When Jesus died for our sins, he didn’t say he was dying for these 47
sins, but not those 23 sins. He died
that all our sins might be forgiven. He
even forgave those that murdered him.
That is what we are called to do as married couples, to round out the
fullness of living a sacramental marriage. That even means forgiving adultery,
should that horrible circumstance become part of our life together, as
difficult as that will likely be.
I’m going to
suggest a formula for seeking forgiveness from each other, which I freely admit
to stealing from Catholic Engaged Encounter: if you are the one seeking
forgiveness, say to your spouse, “Please forgive me for hurting you when I
did/said/forgot to do/forgot to say _______”.
This formula shows the offending spouse acknowledges that he/she did
something to hurt the other and is actively seeking forgiveness for doing
so.
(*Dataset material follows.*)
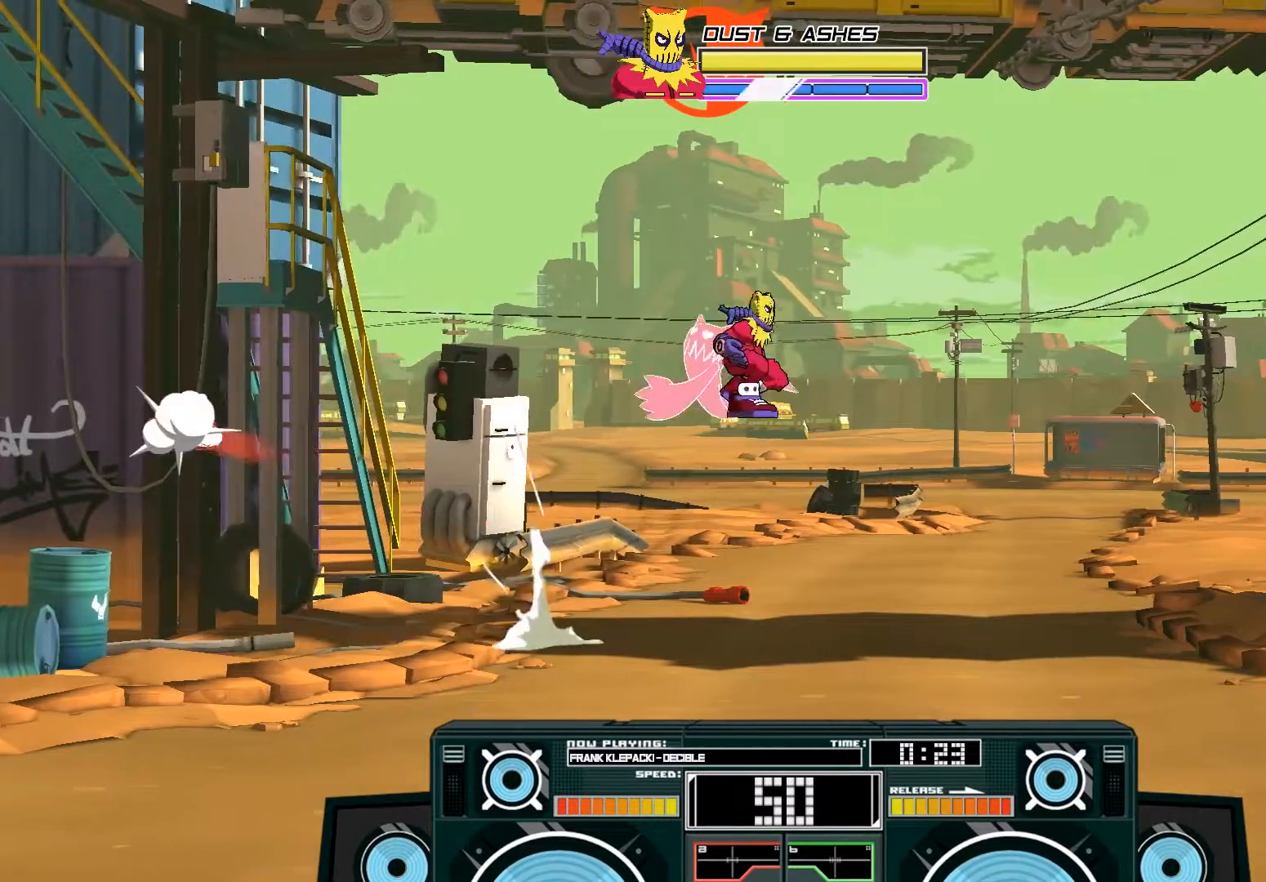
{"buttons": ["A"], "left_stick": "down", "right_stick": "center", "events": [[83, "left_stick", "center"], [183, "B", "up"], [217, "A", "up"], [317, "left_stick", "down"], [450, "A", "down"]]}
On the other side, this formula
calls for a response by the offended spouse, a decision to love, to reach out,
and to help heal. All too often in our
society, we hear the formula used, often by celebrities and other public
figures, “I’m sorry if anyone was offended by what I did or said.” That is useless to me as an apology. It doesn’t acknowledge an offense was
committed and it doesn’t take responsibility for committing the offense, nor
does it seek forgiveness and reconciliation.
How refreshing it might be if instead we heard, “Please forgive me for
causing you pain and hurt because of my stupidity in acting or speaking the way
I did.” But, I digress.
So, in summation, a sacramental Christian marriage is one between two baptized
persons (I know I didn’t cover that part), in which each party is fully and
freely committed to the possibility of new life being created from their
relationship, and in which each party is fully and freely committed to modeling
God’s love and forgiveness in all they do.
By doing so, the married couple truly become a sacrament, manifesting
God’s love and presence to all around them.
Look around you – I’m sure you’ll see many married couples who are
living sacramentally, whether they are Catholic or not.
If you, dear
reader, have any questions on this topic or other topics relative to the Roman
Catholic faith, I’d be happy to hear from you.
I will not engage in debate with people who do not agree with the Roman
Catholic Church’s position on sacramental marriage, nor will I debate civil
marriage equality in response to this posting.
Thank you for reading this and may God bless you in all you do.